# Text Similarity Using Levenshtein Distance

The Levenshtein Distance algorithm calculates the similarity between a source string $s$ and a target string $t$. The distance is the number of insertions, deletions, and substitutions necessary to transform the source string into the target string. The algorithm has many use cases, including spell checking, checking for plaigarism, and speech recognition. The greater the Levenshtein Distance (LD), the less similar the source string $s$ is to the target string $t$. For example, 

+ If $s$ is "apple" and $t$ is "apple," then $\text{LD}(s, t) = 0$.
+ If $s$ is "stop" and $t$ is "stopping," then $\text{LD}(s, t) = 1$.

Mathematically, the Levenshtein Distance between two strings is given by

$$
\text{LD}_{a, b}(i, j) = 
\begin{cases}
    \max{(i, j)} \qquad \text{if} \min{(i,j)} = 0\\
    \min{
        \begin{cases}
            \text{LD}_{a,b}(i - 1, j) + 1 \\
            \text{LD}_{a,b}(i, j - 1) + 1 \\
            \text{LD}_{a,b}(i - 1, j - 1) + 1_{a_{i} \neq b_{j}}  \qquad \text{otherwise}
        \end{cases}
        }
\end{cases}
$$

## Creating Our Functions 

We'll create two functions. A minimum() function and the actual Levenshtein Distance LD() function. First, let's create our minimum() function.

════════

● Activity 1
Give again, word for word, the part of the Levenshtein Distance text that begins at the words "## Creating Our" and stops after "our minimum() function.".
● Activity 2
According to the Levenshtein Distance text, which three kinds of operations does the distance count when transforming the source string into the target string?
● Activity 3
Continue the Levenshtein Distance text from the point where it stops.

════════

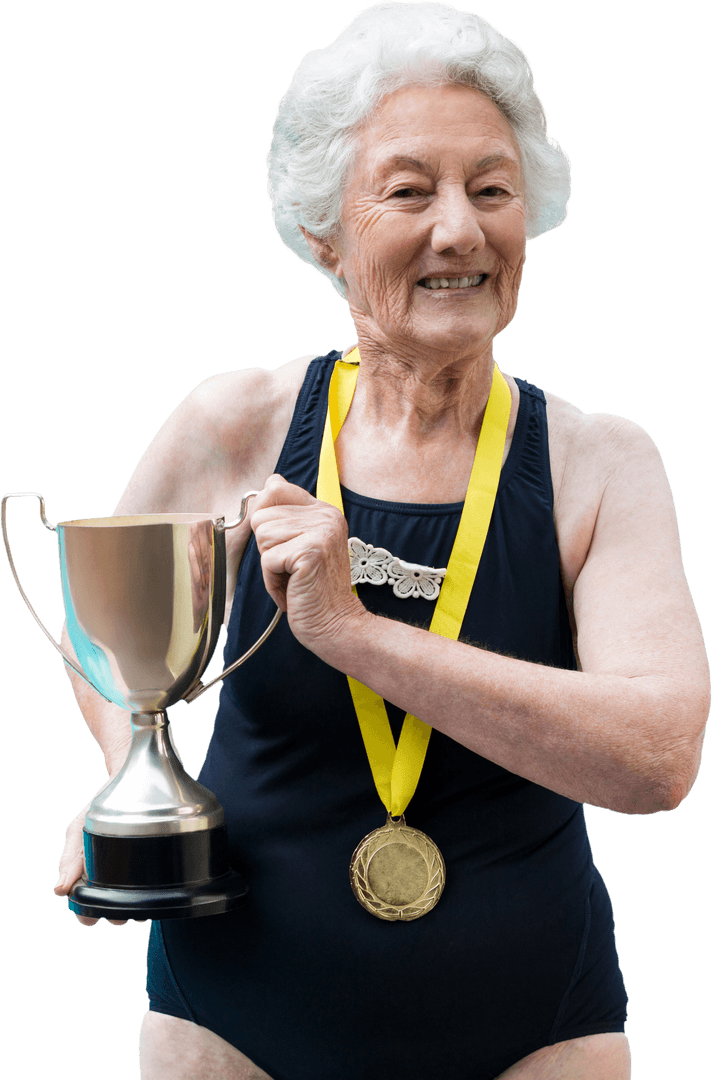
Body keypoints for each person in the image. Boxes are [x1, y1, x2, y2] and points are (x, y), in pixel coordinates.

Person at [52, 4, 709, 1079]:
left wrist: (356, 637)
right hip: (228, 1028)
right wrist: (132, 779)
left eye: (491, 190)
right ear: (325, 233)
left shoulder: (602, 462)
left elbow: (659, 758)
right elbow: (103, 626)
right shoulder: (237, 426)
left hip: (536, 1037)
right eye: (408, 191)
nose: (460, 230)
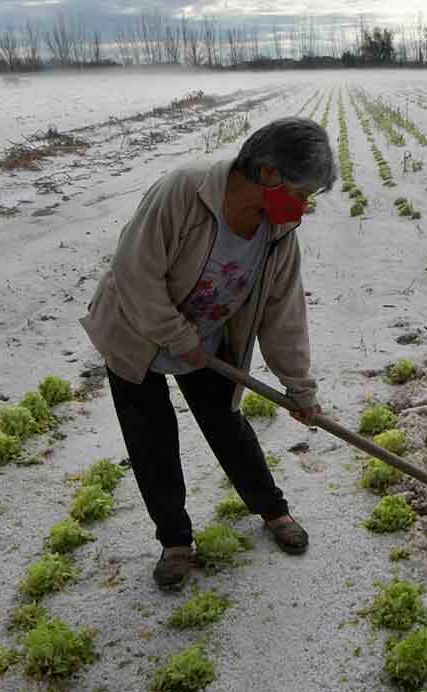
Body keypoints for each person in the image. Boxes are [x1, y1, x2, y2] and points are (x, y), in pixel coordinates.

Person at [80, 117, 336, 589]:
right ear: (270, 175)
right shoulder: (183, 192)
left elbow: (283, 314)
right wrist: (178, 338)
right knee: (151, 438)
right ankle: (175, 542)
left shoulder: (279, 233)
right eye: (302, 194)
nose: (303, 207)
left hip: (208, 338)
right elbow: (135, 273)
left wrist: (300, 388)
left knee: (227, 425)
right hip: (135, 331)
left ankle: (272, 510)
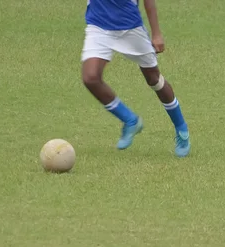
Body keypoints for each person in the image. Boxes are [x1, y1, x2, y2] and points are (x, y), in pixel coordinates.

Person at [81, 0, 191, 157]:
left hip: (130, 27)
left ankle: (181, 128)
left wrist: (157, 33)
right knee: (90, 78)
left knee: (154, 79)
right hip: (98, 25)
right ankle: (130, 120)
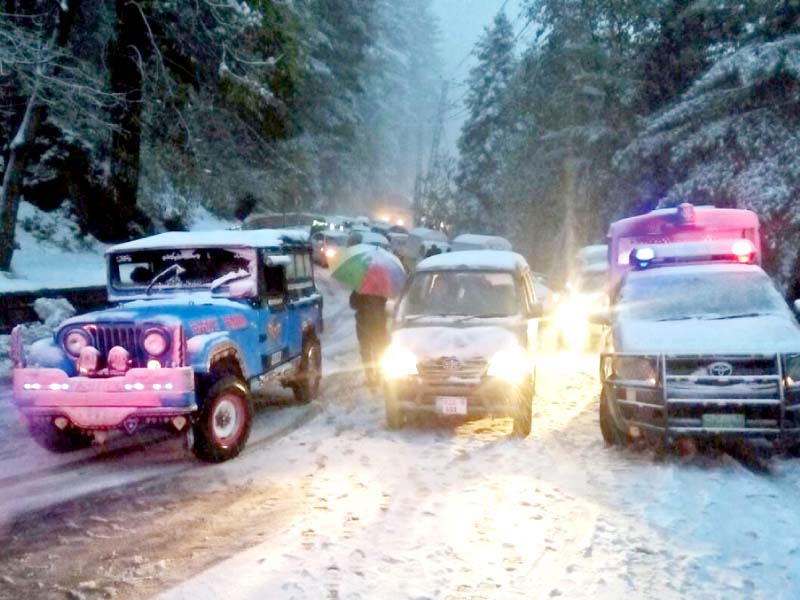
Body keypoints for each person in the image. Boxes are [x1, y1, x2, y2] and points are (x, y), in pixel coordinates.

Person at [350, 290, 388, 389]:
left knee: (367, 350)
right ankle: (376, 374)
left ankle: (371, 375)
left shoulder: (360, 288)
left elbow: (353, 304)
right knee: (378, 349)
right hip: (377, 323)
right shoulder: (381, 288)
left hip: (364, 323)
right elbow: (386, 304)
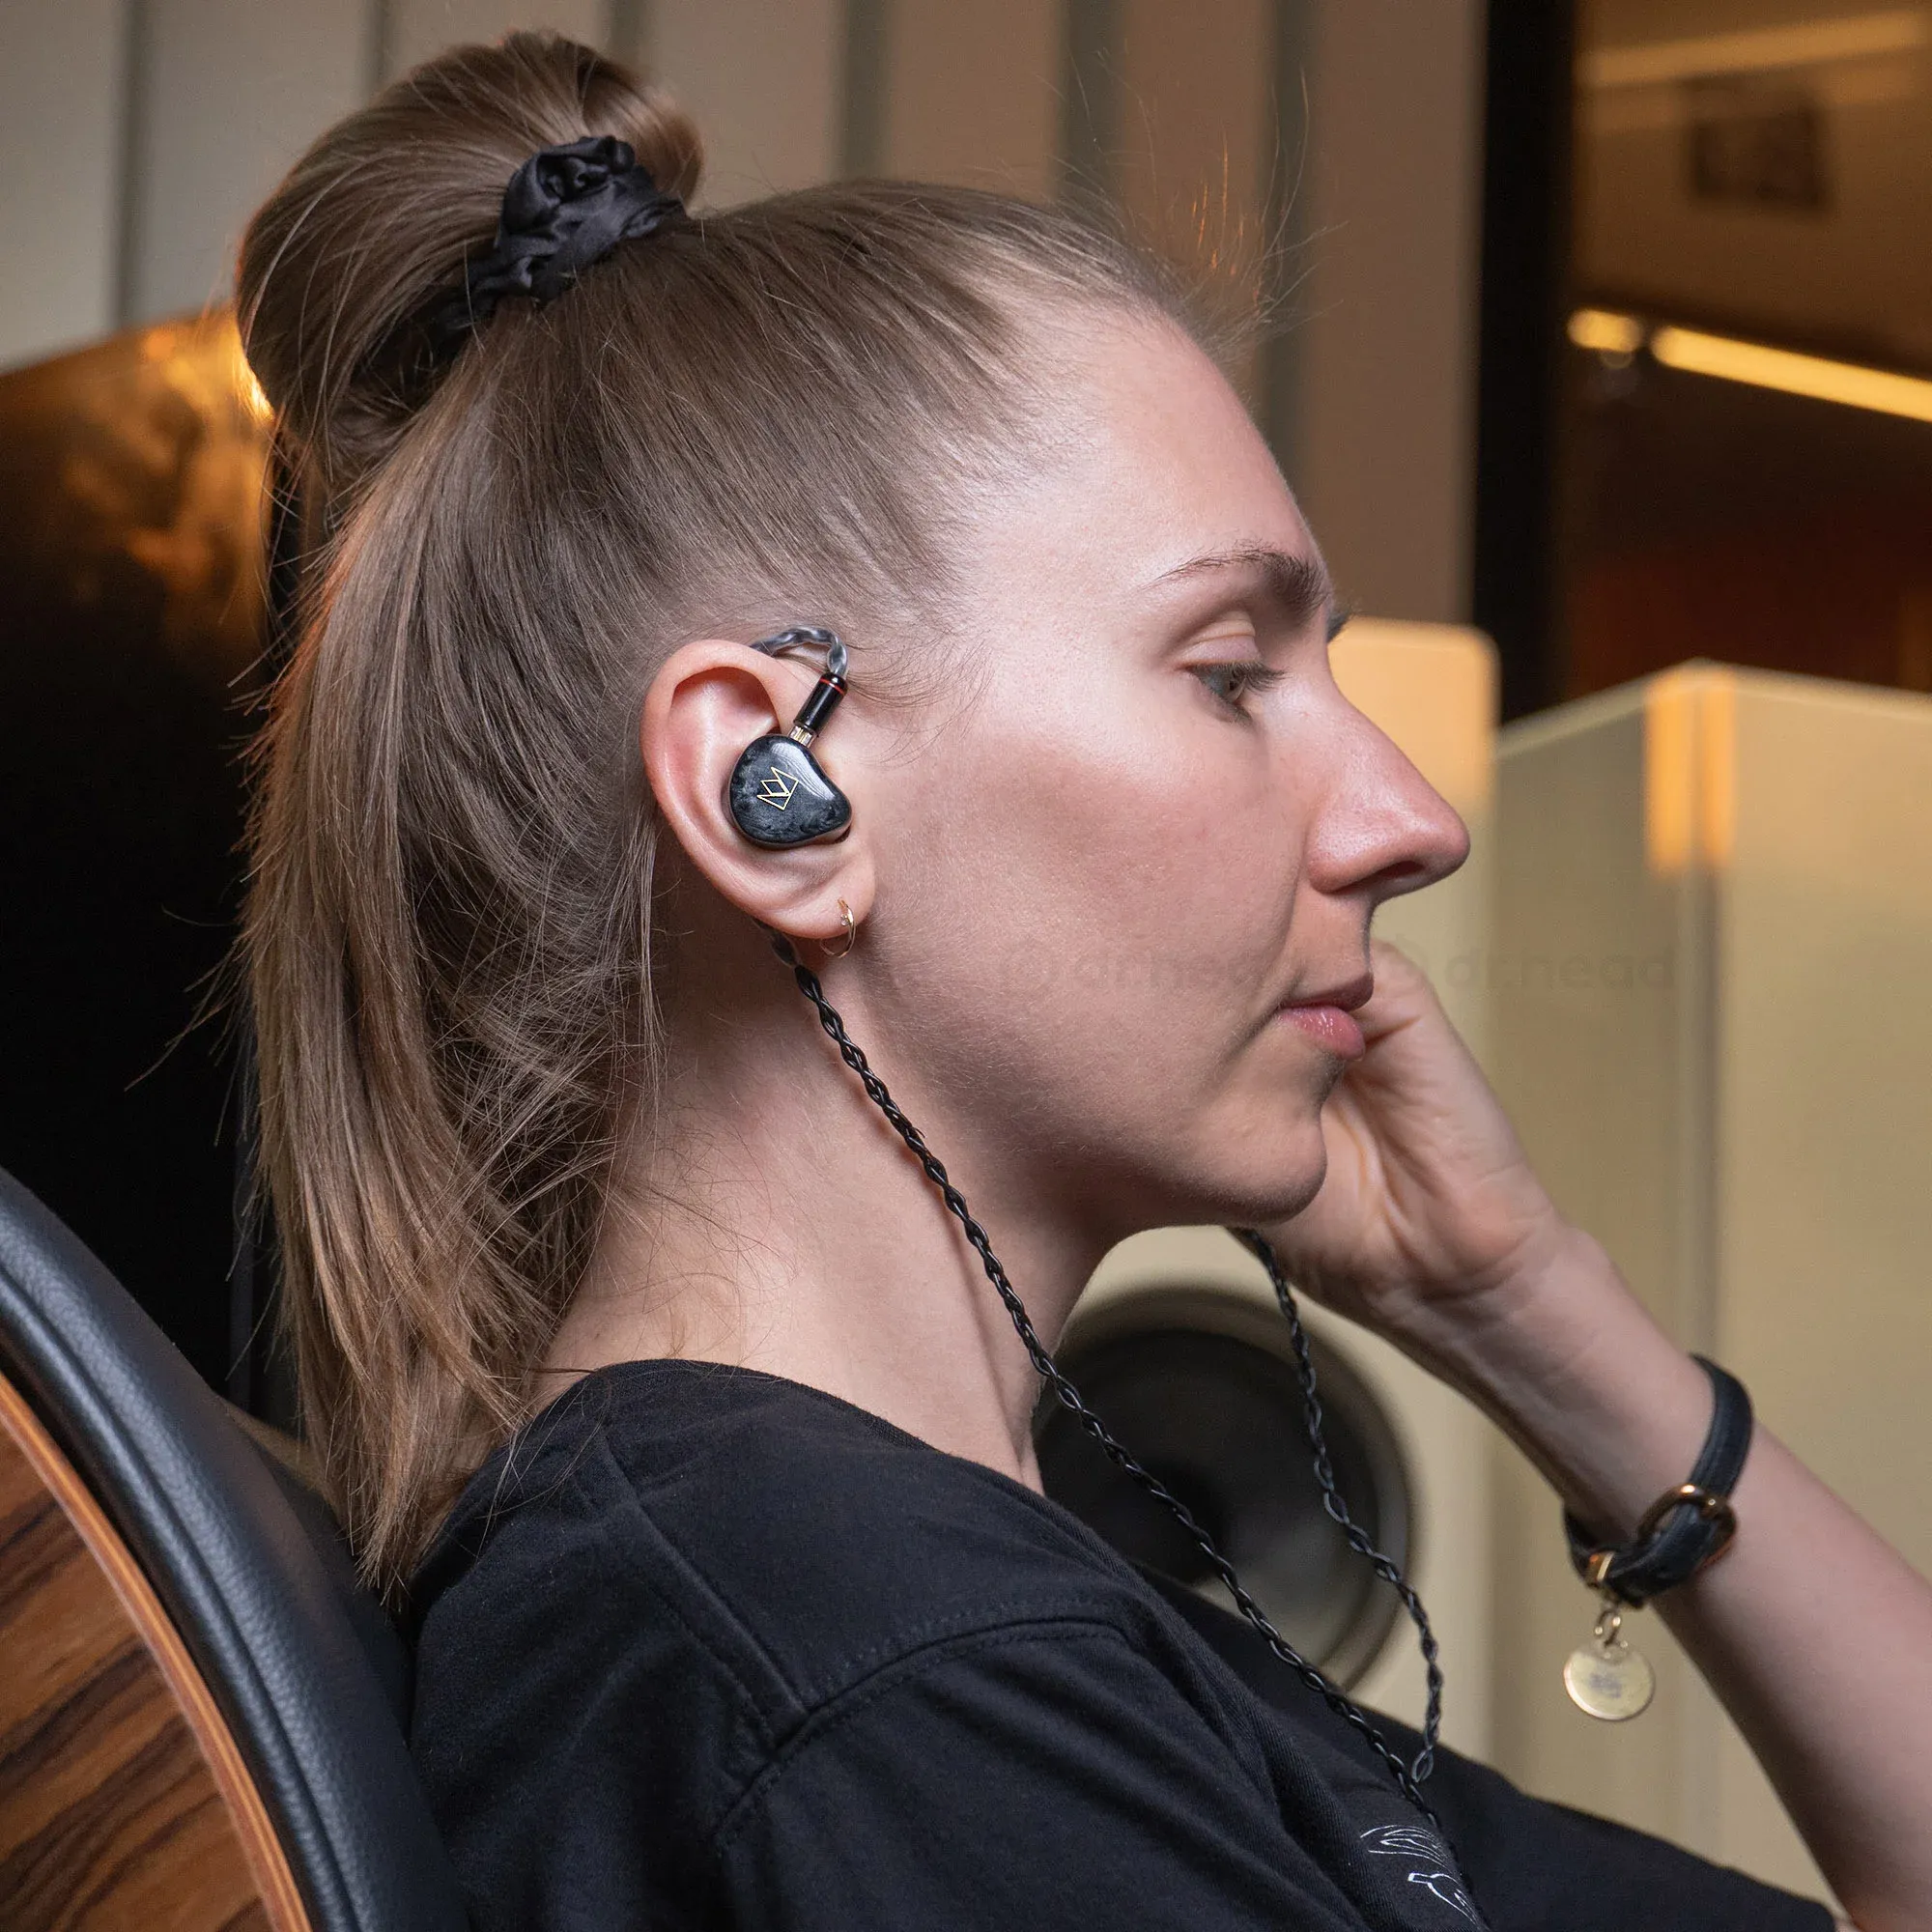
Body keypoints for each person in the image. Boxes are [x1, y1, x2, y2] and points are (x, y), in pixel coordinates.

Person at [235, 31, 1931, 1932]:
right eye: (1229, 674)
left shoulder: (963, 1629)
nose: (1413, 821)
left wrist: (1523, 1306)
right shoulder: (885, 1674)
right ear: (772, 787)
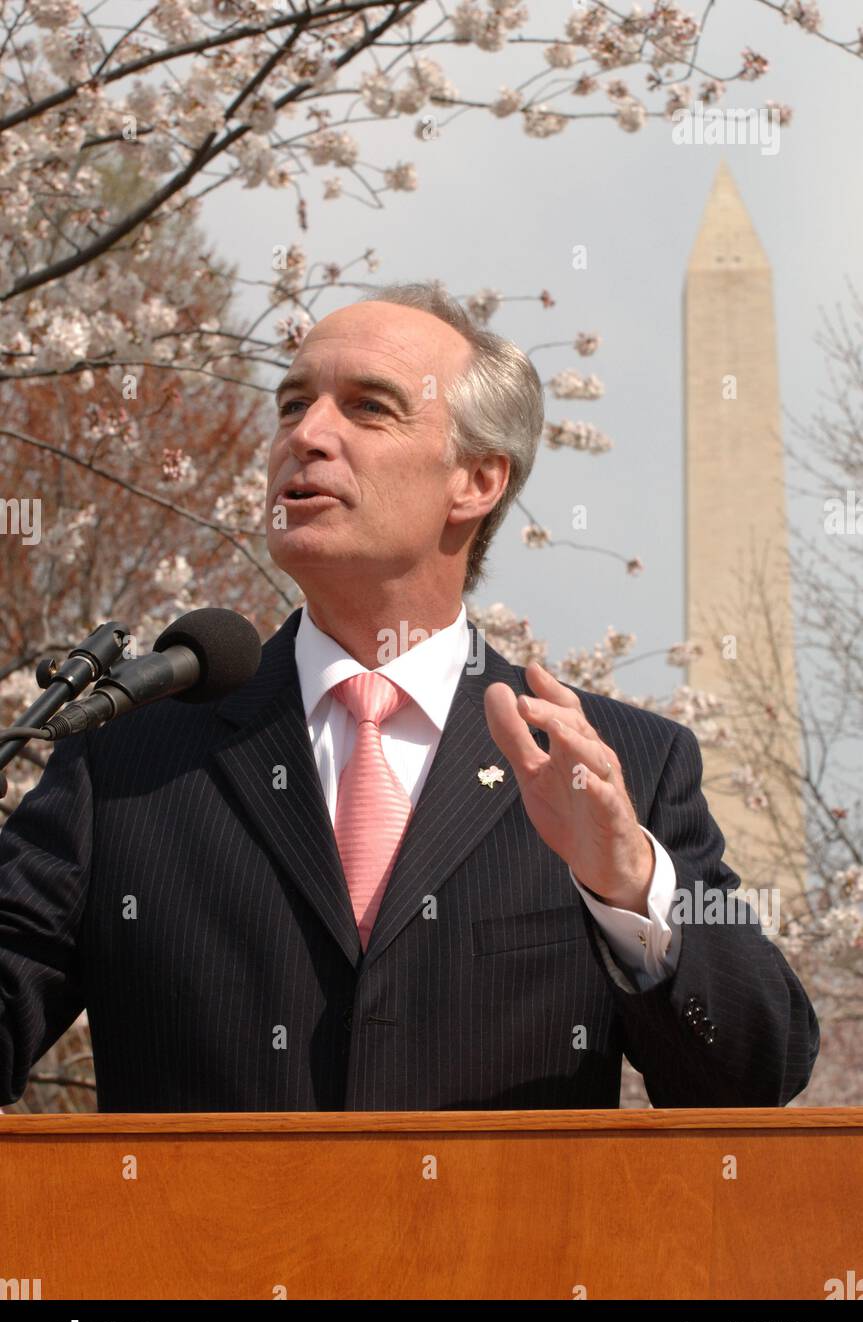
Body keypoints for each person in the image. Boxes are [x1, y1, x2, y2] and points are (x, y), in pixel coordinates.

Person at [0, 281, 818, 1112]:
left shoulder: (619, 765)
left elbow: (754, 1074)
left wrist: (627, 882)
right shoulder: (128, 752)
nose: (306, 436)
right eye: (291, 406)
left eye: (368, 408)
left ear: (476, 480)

════════

● Written response 1
## Creating Our Functions 

We'll create two functions. A minimum() function and the actual Levenshtein Distance LD() function. First, let's create our minimum() function.

● Written response 2
Insertions, deletions, and substitutions.

● Written response 3
In [95]:
# The minimum function #
def minimum(a, b, c):
    mi = a
    
    if (b <= mi):
        mi = b
    if (c <= mi):
        mi = c
    
    return mi

# The LD function #
def LD(s, t):
    
    n = len(s) # length of string s
    m = len(t) # length of string t
    
    if n == 0:
        return n
    
    d = [[0 for x in range(n + 1)] for y in range(m + 1)] # matrix 
    
    for i in range(0, n):
        d[i][0] = n
    
    for j in range(0, m):
        d[0][j] = j
        
    for i in range(1, n):
        s_i = s[i - 1]
        
        for j in range(1, m):
            t_j = t[j - 1]
            
            if s_i == t_j:
                cost = 0
            else:
                cost = 1
                
            d[i][j] = minimum(d[i - 1][j] + 1, d[i][j - 1] + 1, d[i - 1][j - 1] + cost)
    
    return d[i][j]

Now that we have created our $\text{LD}()$ function, let's compute similarity between strings.

In [100]:
str1 = "apple"
str2 = "apple"
str3 = "banana"
str4 = "cananas"

In [101]:
LD(str1, str2)

0

In [102]:
LD(str3, str4)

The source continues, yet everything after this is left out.